L’année de son intégration dans le NEC il devient président du groupe Vuka Alliance, à la tête d’une équipe de Entrepreneurs noirs. Il acquiert 50% du capital de la compagnie minière Ruslyn Mining and Plant Hire, une des premières expériences achevées de BEE. Il occupe depuis plusieurs tops position dans des compagnies telles que Alliance Mining Corporation, Jubilee Platinium, Braemore Resources and Hans Merensky Holdings. Sa carrière dans le business n’est pas aussi brillante que celle de Patrice Motsepe, mais il a été loin de bénéficier du même soutien de la part du président Mbeki, ou de celle de Cyril Ramaphosa, devenu propriétaire d’une bonne partie des media sud africains ou, dans une moindre mesure, de celle de Tokyo Sexwale, concurrent de Motsepe dans le secteur minier. Il parle neuf langues, dont l’afrikaans, qu’il utilisera dans ses activités littéraires, Phosa est l’auteur de quelques recueils de poèmes, dont deux écrits dans cette langue.
Sa carrière politique devient quelque peu agitée lors de la préparation de la conférence de Polokwane, en 2007. Certes, il avait essuyé en 1997, un rejet de sa candidature au poste de vice président du mouvement au profit de Jacob Zuma, plus grave il avait été accusé, ainsi que Cyril Ramaphosa et Tokyo Sexwale de tentative de coup d’Etat pour renverser Thabo Mbeki, en 2001, mais c’est depuis l’élections de Jacob Zuma à la tête de l’ANC qu’il devient incontournable. Il a été l’acteur le plus déterminant dans cette élection et ce qui en a suivi : l’éviction de Thabo Mbeki 18 mois avant la fin de son mandat. Il a conduit ces deux élections de Zuma, celle du parti en 2007 et celle du pays en 2009, comme des combats militaires. Il a montré sa capacité à construire des groupes de pression, notamment dans le milieu des affaires. Il a, au prix d’une propagande effrénée contre lui, soutenu ponctuellement le dirigeant de l’ANCYL, Julius Malema, contre Jacob Zuma. Une manoeuvre qui a fait perdre à Zuma le soutien des délégués de la province du Limpopo à la conférence de Mangaung.
Son bilan de trésorier est salué positivement. Il a reconstitué les finances de l’ANC, qui, de congrès en congrès ne se montraient pas très en forme. Il a su bénéficier du mouvement de solidarité à l’occasion des célébrations du centenaire.
Pourquoi aujourd’hui la carrière politique de Mathews Phosa est devenue un objet d’intenses polémiques ?

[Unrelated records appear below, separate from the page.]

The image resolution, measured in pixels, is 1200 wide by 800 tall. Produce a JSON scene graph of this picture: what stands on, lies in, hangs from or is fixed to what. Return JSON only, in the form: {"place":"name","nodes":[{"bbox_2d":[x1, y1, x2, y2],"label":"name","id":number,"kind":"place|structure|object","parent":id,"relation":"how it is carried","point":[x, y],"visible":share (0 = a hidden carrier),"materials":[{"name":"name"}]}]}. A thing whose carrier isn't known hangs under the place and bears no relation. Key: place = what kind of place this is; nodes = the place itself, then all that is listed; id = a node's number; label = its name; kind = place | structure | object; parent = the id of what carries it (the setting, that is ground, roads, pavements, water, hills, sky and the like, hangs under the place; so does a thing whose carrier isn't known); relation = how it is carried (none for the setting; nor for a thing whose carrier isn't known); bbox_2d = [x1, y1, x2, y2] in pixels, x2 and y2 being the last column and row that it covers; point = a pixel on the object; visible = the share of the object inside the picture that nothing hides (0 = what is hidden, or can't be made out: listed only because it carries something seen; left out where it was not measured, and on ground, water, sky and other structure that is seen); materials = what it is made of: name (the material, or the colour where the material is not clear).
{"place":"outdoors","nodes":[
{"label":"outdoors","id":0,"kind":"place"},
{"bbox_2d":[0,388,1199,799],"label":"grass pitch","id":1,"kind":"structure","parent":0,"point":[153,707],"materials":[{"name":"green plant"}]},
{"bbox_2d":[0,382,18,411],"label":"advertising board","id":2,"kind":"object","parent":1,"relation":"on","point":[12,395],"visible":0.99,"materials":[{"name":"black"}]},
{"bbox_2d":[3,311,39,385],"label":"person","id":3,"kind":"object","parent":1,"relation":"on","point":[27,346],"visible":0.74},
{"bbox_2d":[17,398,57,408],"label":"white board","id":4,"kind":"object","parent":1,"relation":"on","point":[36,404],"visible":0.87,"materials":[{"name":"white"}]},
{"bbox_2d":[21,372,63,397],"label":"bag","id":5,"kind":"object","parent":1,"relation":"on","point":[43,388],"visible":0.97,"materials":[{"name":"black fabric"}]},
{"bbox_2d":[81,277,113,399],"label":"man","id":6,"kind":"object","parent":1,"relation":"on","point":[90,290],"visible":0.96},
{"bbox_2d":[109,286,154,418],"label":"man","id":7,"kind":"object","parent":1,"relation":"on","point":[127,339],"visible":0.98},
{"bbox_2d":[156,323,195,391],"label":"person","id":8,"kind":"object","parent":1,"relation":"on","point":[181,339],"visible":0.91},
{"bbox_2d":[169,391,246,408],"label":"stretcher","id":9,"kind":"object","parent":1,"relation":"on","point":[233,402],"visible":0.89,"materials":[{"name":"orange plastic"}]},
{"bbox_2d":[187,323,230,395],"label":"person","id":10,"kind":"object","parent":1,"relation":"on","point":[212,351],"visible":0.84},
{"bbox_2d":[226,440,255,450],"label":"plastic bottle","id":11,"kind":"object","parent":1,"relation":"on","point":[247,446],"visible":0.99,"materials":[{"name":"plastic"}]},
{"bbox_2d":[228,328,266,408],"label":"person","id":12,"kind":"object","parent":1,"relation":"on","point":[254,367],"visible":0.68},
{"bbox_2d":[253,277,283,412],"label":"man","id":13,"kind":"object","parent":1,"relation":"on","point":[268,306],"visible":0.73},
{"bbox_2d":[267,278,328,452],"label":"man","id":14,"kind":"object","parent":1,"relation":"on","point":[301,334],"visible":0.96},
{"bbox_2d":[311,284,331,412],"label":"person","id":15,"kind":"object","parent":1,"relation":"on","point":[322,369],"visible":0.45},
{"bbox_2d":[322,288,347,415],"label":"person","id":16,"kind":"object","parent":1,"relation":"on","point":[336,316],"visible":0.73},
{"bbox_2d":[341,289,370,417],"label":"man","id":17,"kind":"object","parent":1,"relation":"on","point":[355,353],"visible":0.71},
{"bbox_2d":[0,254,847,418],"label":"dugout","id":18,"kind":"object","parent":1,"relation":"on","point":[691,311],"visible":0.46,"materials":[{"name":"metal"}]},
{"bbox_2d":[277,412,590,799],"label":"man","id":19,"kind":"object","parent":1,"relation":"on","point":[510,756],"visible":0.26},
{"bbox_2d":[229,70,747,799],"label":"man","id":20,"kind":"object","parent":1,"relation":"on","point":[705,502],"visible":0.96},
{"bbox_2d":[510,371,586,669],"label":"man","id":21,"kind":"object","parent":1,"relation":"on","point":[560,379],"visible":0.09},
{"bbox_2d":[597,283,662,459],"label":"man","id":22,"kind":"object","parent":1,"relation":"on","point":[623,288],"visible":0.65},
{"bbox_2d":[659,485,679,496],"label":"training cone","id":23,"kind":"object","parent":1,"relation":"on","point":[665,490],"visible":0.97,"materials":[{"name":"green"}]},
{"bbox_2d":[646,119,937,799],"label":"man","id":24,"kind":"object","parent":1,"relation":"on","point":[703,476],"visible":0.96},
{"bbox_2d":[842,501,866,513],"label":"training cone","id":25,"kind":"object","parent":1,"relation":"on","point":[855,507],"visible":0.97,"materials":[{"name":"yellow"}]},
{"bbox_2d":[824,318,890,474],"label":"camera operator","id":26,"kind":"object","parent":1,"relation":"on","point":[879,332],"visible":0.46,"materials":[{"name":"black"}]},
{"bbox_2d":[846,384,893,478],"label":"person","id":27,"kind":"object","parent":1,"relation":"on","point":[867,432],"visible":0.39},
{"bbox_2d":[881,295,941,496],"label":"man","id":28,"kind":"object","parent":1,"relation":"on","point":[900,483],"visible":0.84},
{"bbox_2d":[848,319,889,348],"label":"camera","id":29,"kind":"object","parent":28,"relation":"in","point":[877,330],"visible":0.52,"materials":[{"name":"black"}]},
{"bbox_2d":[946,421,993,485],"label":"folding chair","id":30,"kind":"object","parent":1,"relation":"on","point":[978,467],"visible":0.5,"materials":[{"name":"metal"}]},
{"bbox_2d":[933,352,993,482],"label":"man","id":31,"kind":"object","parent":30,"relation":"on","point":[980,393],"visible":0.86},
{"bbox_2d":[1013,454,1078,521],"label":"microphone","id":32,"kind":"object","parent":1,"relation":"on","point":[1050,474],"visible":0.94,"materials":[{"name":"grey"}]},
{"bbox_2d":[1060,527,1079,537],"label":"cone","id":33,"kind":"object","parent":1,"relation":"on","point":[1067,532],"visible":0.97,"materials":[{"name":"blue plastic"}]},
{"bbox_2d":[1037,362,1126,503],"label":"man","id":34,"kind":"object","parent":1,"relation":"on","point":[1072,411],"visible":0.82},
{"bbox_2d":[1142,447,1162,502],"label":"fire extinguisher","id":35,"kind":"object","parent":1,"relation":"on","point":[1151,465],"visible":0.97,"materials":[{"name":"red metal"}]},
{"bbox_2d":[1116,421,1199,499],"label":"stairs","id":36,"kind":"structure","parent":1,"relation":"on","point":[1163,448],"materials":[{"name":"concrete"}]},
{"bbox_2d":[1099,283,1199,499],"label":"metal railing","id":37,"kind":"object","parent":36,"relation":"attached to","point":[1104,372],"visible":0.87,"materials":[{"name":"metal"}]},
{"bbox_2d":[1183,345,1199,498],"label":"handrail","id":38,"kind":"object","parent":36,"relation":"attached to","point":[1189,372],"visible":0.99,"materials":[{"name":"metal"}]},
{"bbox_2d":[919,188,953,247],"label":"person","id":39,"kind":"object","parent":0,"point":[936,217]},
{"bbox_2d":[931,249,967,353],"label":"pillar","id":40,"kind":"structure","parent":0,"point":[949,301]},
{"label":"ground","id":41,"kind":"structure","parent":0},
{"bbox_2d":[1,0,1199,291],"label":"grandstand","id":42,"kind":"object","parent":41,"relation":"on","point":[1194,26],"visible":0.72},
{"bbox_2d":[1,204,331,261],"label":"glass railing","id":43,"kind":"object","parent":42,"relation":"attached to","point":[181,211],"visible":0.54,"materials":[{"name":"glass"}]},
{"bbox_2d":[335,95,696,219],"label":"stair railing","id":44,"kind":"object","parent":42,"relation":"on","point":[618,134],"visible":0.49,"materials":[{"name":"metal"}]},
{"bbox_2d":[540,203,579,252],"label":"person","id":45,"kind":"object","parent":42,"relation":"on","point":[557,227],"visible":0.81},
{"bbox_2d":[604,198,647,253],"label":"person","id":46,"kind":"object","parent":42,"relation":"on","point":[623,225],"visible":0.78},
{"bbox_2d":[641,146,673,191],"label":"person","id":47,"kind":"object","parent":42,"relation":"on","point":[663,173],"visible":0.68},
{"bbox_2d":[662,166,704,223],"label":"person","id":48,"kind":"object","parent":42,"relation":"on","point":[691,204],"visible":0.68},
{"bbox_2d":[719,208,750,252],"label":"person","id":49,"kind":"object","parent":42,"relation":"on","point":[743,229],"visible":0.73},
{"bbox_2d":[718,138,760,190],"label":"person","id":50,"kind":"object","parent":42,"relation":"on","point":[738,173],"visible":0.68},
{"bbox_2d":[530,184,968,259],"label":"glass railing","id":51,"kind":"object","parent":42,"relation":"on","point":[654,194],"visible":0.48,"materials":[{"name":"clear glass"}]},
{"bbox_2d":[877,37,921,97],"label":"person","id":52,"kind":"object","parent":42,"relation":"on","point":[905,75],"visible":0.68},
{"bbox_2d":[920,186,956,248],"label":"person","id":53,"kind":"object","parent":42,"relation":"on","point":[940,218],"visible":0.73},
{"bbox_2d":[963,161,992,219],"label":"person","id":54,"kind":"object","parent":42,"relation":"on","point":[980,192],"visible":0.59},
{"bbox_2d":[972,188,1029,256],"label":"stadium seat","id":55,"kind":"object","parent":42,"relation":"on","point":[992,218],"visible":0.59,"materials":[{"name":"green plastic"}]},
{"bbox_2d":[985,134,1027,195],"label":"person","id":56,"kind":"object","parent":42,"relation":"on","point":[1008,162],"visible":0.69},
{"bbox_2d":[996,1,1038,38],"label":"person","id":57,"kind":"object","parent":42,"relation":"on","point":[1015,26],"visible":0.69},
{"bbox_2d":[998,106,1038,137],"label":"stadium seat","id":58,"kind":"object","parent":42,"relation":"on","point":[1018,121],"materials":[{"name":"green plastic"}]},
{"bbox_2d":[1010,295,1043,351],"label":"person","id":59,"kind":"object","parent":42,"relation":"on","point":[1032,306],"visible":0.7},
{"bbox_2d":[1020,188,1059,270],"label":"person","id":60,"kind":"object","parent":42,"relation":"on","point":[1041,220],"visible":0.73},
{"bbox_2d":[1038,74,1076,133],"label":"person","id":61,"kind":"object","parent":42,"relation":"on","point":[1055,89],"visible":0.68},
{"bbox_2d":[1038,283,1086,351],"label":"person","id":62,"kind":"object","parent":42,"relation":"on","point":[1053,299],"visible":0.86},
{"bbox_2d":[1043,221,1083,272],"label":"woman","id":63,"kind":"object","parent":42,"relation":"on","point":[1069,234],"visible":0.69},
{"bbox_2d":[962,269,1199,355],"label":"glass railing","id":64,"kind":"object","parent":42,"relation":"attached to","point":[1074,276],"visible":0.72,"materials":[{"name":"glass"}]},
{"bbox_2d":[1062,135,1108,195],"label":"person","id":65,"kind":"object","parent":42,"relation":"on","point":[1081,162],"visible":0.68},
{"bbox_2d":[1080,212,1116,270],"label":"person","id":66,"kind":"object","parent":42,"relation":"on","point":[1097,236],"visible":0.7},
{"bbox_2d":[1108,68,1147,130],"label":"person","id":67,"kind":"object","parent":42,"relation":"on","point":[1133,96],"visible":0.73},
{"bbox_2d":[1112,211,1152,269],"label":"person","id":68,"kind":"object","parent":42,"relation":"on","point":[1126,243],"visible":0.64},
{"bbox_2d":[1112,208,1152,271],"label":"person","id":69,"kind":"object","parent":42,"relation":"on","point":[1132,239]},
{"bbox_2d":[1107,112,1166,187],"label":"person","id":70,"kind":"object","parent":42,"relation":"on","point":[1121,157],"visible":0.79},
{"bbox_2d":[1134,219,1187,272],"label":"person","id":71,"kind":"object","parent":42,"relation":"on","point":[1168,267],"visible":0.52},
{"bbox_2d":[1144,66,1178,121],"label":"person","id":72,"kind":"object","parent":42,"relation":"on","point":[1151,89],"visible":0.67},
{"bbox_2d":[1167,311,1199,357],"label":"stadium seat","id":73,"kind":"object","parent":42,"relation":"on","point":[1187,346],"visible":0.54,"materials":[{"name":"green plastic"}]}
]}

Parce qu’il livre, dans le cadre de la conférence de Mangaung, un de ses plus grands défis. Pendant toute cette camapgne il s’est montré obsédé par la chute de Jacob Zuma, une obsession qu’il justifie par le fait de sa trahison. A l’en croire, le président s’était engagé à ne postuler qu’un seul mandat. Mathews Phosa ne cache pas qu’il a toujours considéré que Zuma ne pouvait être que l’aiguillon pour limoger Thabo Mbeki. Il a perdu la bataille, le vote des délégués de la Conférence de Mangaung a été sans appel, 75% pour la reconduction de Jacob Zuma, 25% pour son candidat, Kgalema Motlanthe.
Il est encore trop tôt pour prédire une fin définitive aux projets de Phosa. Certains lui ont prêté, durant la bataille contre Zuma, l’espoir d’être, en 2014, vice président du pays. Peut-il encore rebondir alors ses amis ont été exclus de tous les postes dans toutes les directions du parti ? Tout dépendra des quinze mois qui séparent la conférence de l’ANC et le scrutin général d’avril 2014. Une période bien sensible.